Я нахожусь в постоянной прострации. В некоем оцепенении. В просрации находится К., он вечно любит скрываться от семьи на унитазе, изображая бесконечный понос, а может, ему предаваясь. Живые крики детей утомляют его и способствуют облегчению желудка.

У одних вид трогательного ребёнка вызывает умиление, даже слёзы чувствительности, желание веселить и забавлять дитя, доводить его до счастливого заливающегося колокольчиком смеха. У других — скуку, сопливость и понос. Русские относятся ко второму сорту. Русские обречены на растворение в волнах чадолюбивого Востока.

Об одиннадцати женихах

У меня сначала был хороший жених — молодой аспирант, математик из бывших вундеркиндов. Потом меня сильно любили два художника — оба пьяницы. Один был с подозрением на гениальность, в дальнейшем подтвердившуюся, другой — с лёгкой потугой на неё же, не подтвердившуюся в течение биографии.

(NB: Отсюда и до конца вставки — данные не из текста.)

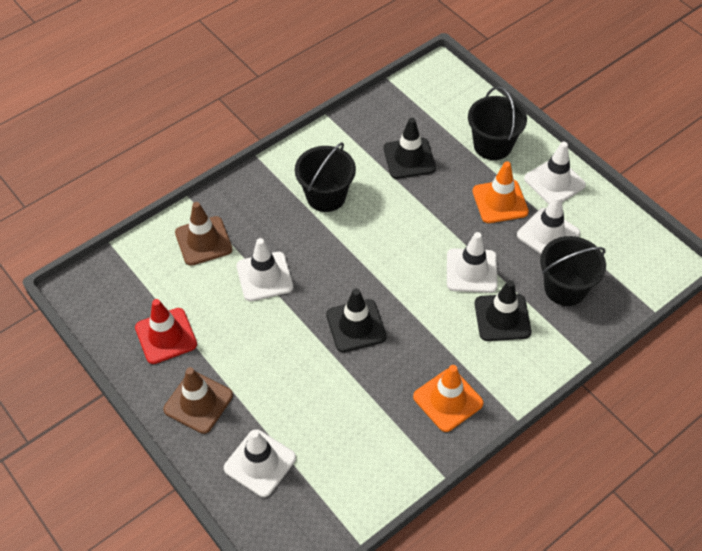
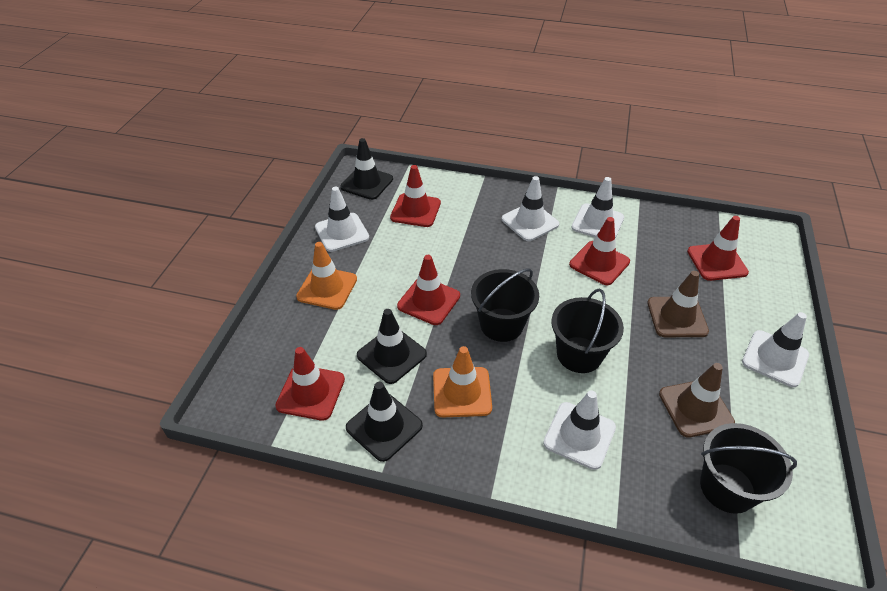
red traffic cone: 1 -> 5

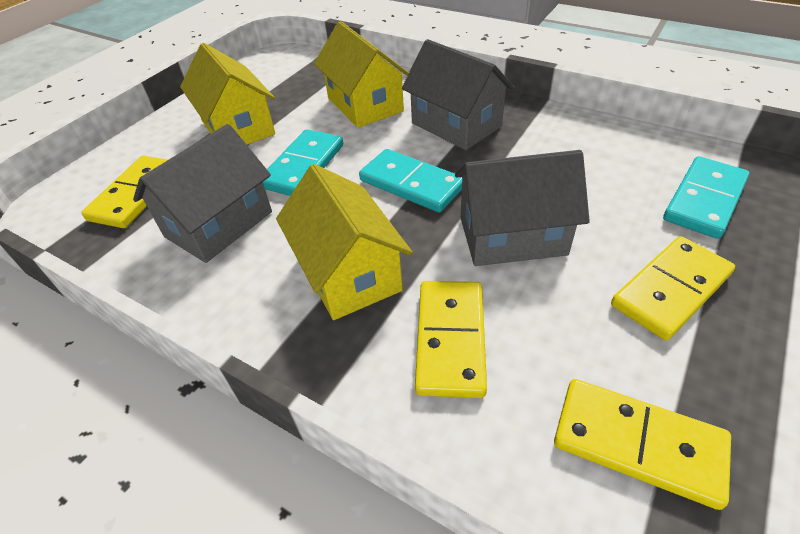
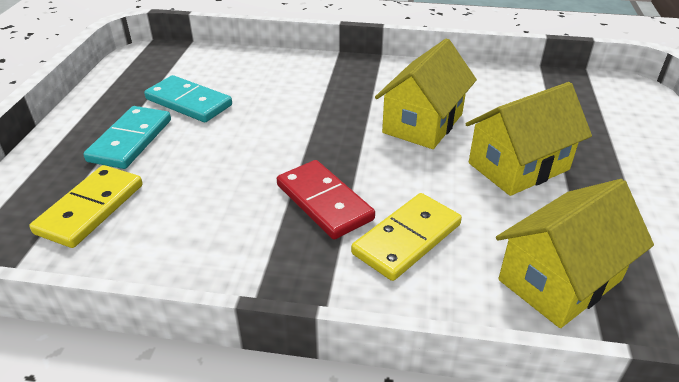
grey house: 3 -> 0
red domino: 0 -> 1
turquoise domino: 3 -> 2
yellow domino: 4 -> 2

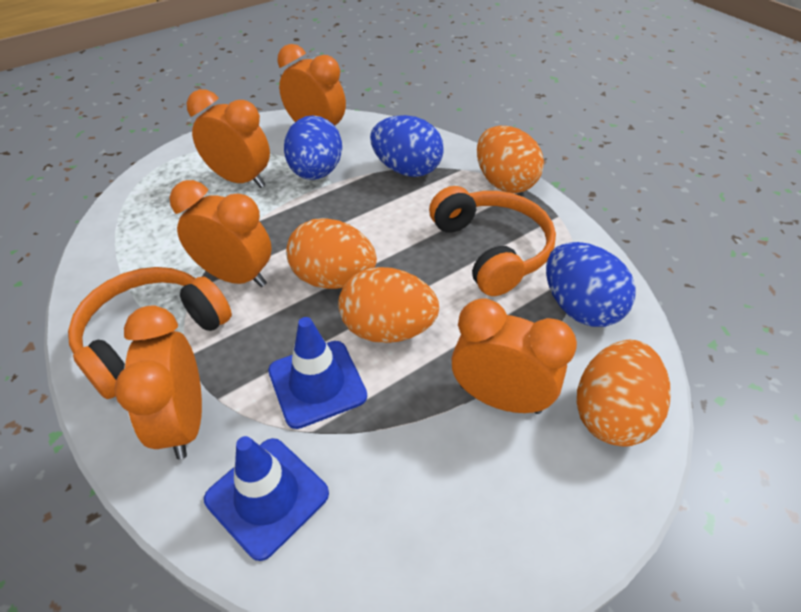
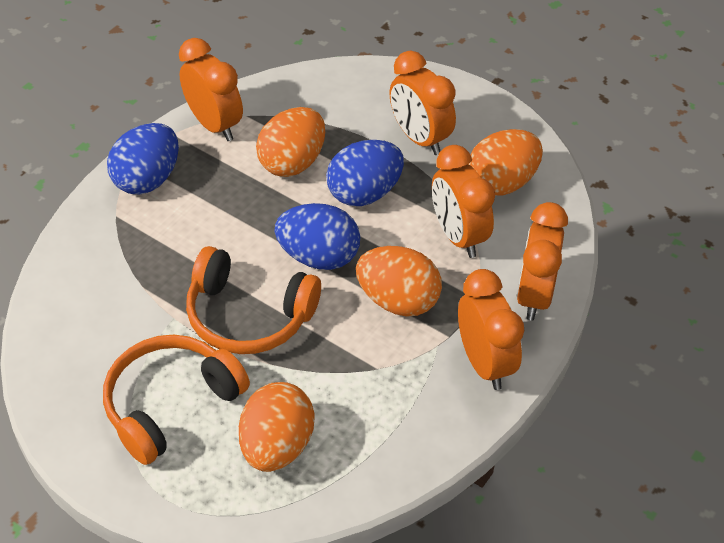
blue traffic cone: 2 -> 0

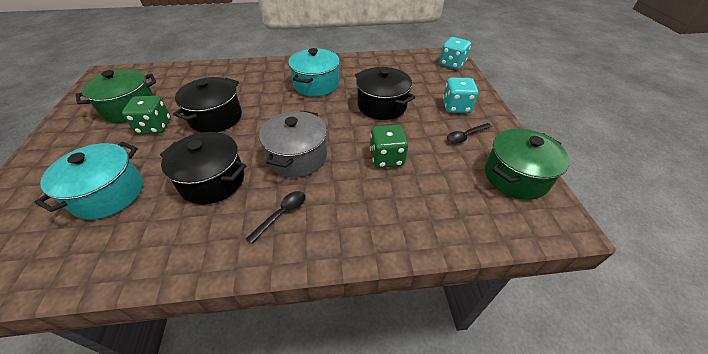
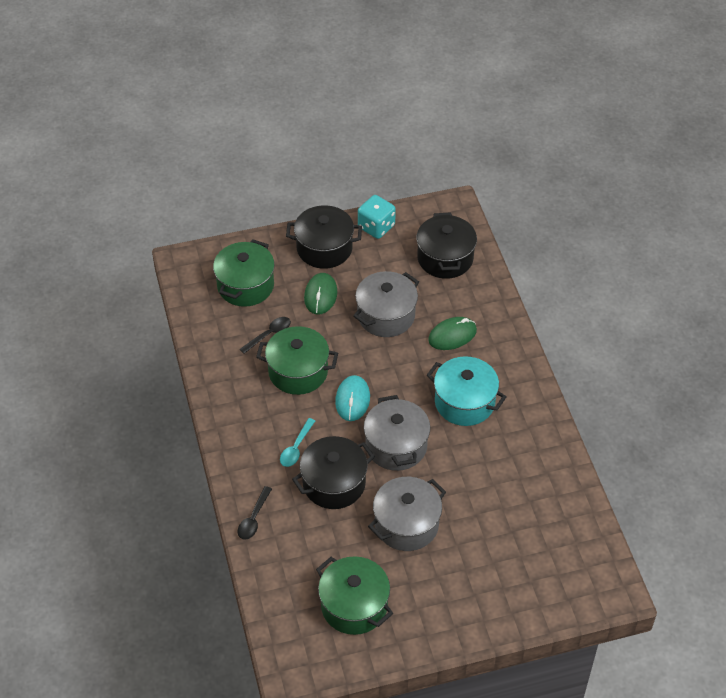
green dice: 2 -> 0
green mouse: 0 -> 2
green pot: 2 -> 3
grey pot: 1 -> 3
turquoise dice: 2 -> 1
turquoise mouse: 0 -> 1
turquoise pot: 2 -> 1
turquoise spoon: 0 -> 1

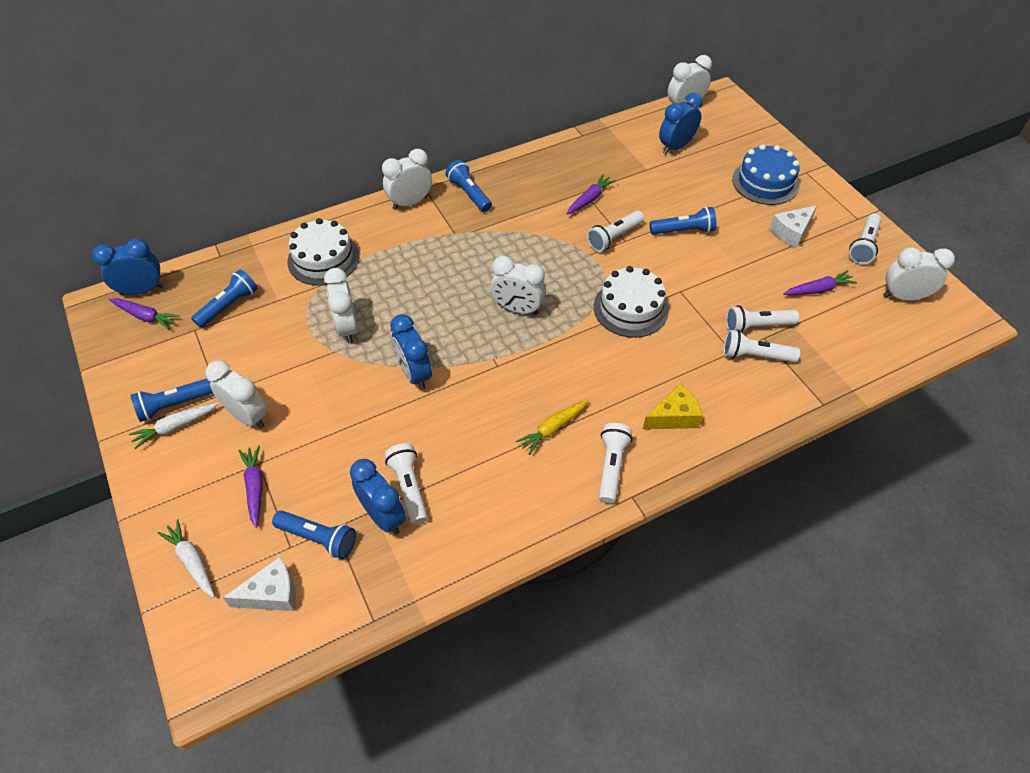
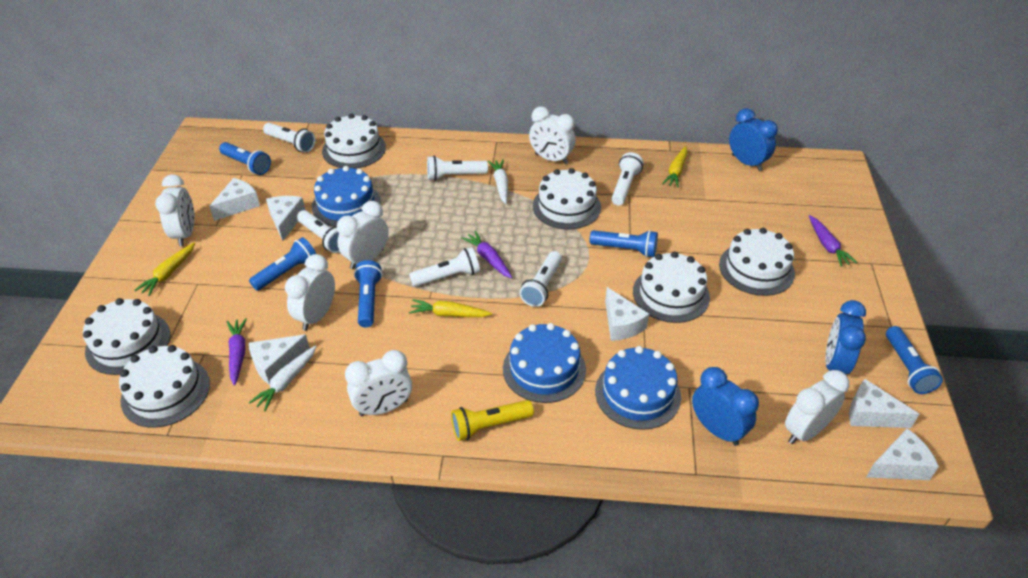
blue cake: 1 -> 3
blue clock: 4 -> 3
purple carrot: 4 -> 3
white cake: 2 -> 6
white cheese: 2 -> 6
yellow carrot: 1 -> 3
yellow cheese: 1 -> 0
yellow flashlight: 0 -> 1

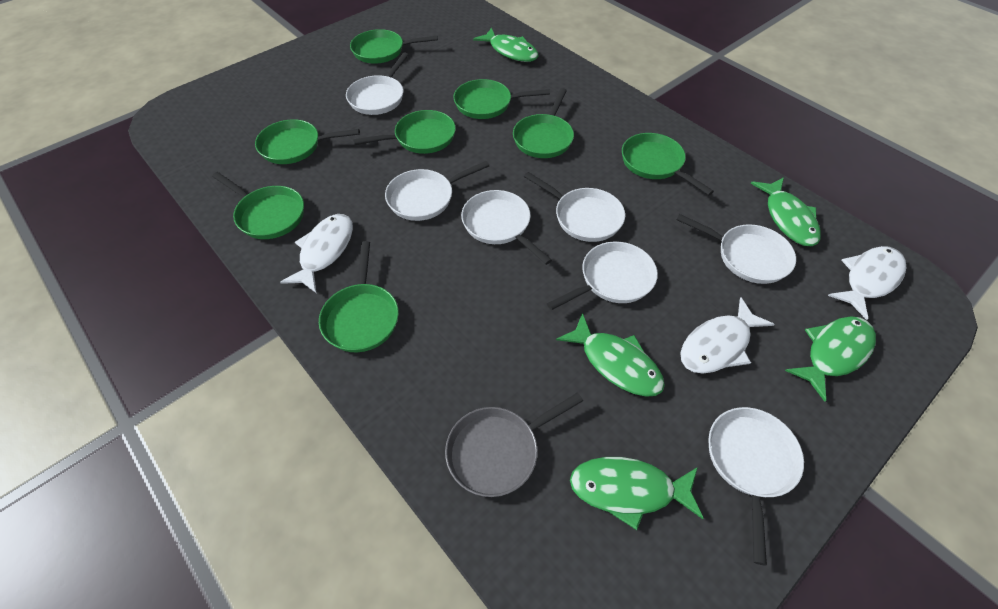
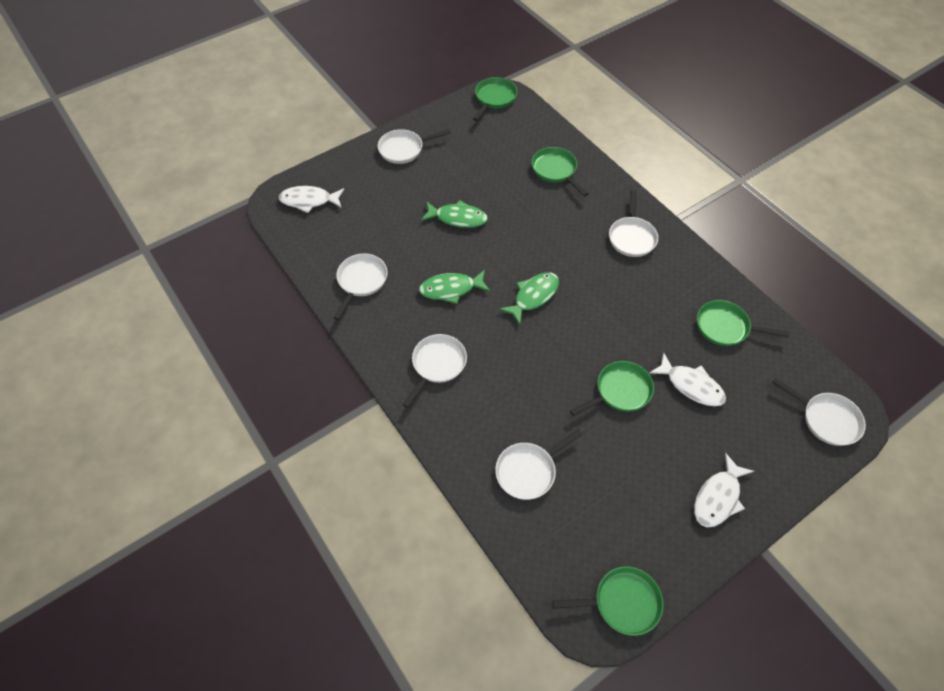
green fish: 5 -> 3
green pan: 8 -> 5
grey pan: 1 -> 0
white pan: 7 -> 6

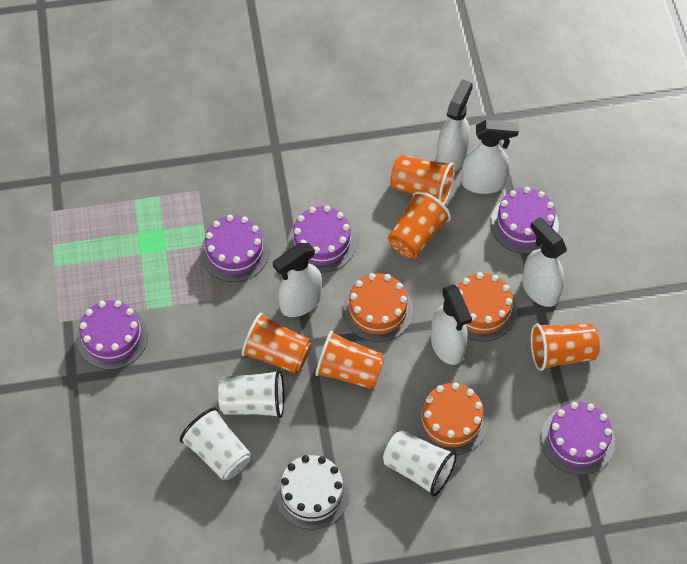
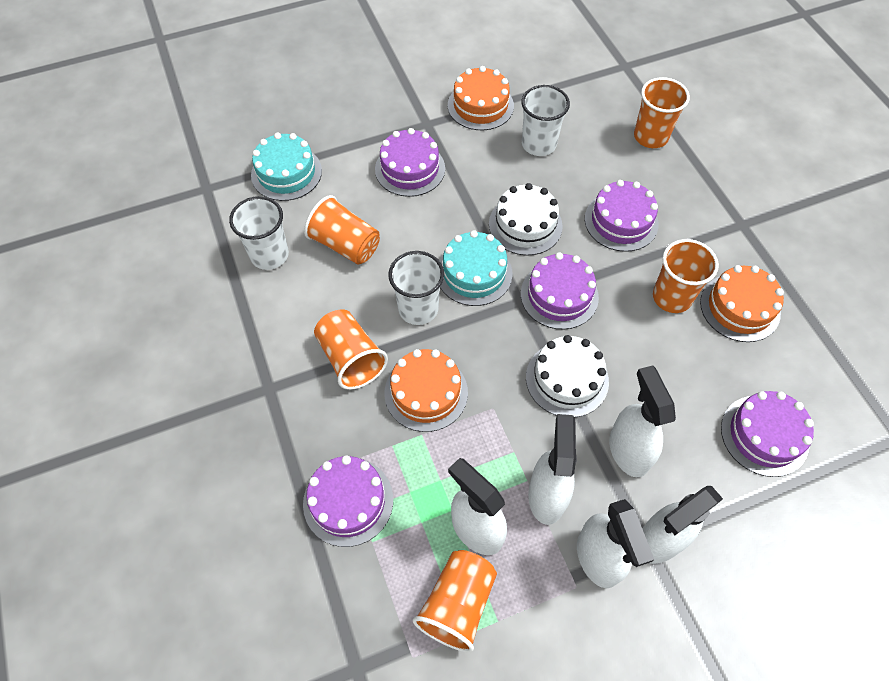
turquoise cake: 0 -> 2
white cake: 1 -> 2

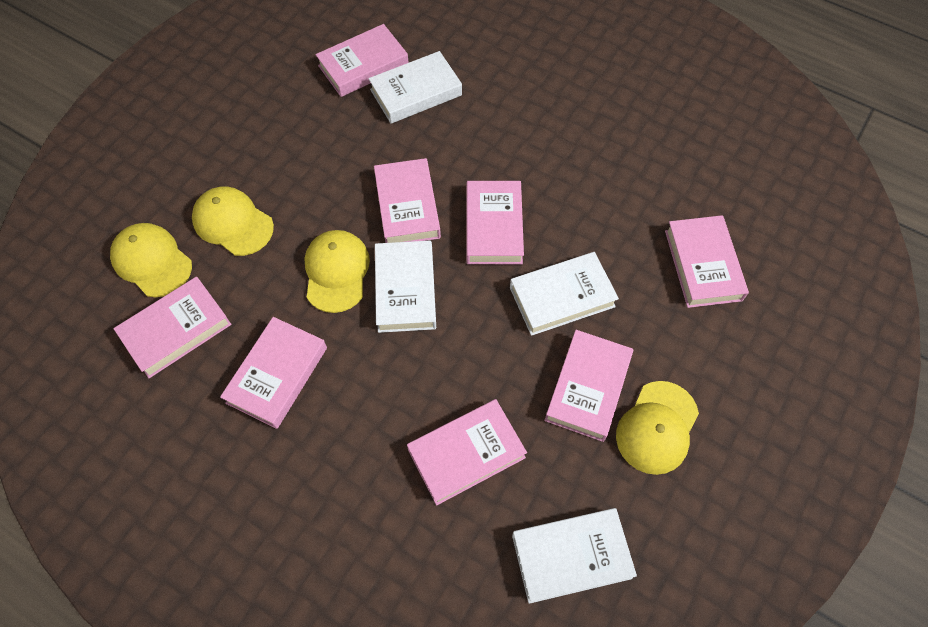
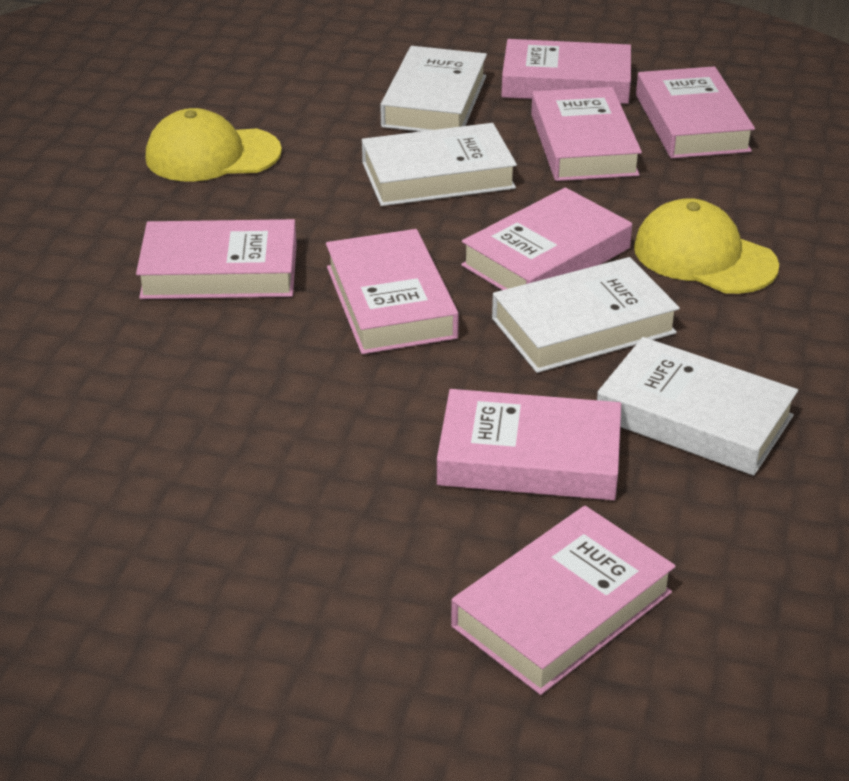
yellow cap: 4 -> 2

Потом появилась целая компания молодых мужчин с высшим образованием, все в самом соку. Придут в гости — все 8 человек сразу, а я одна, редко с подругой, отдуваюсь за всех отсутствующих дам перенапором женственности. Эти качели — на одной стороне я, на другой — 8 мужчин — имели, видно, под собой реальное основание. Все женихи оказались с изъяном. Первый — гомосексуалист. Второй — с тоненьким, как у гомосексуалиста, голоском и подозрительными глазками. У третьего — 2 жены и трое детей. Может, наоборот, неважно. Но жених с сильной порчей. Четвёртый — сильно вдруг начал пить, не остановишь нахлынувший поток в его инфернально изжаждавшуюся бездну. Пятый — всем хорош. Но импотент. Шестой — неврастеник, и нос у него большой. Родишь от него ребёночка, а он в папу окажется, будет маму ругать. Седьмой был какой-то жалкий. Носил скрипучие брюки и свитер с оленями. Восьмой был тоже какой-то жалкий учитель истории. Потом оказалось, что это от молодости. Ошиблась я в нём, потом выяснилось, что он очень хороший семьянин оказался, но не со мной.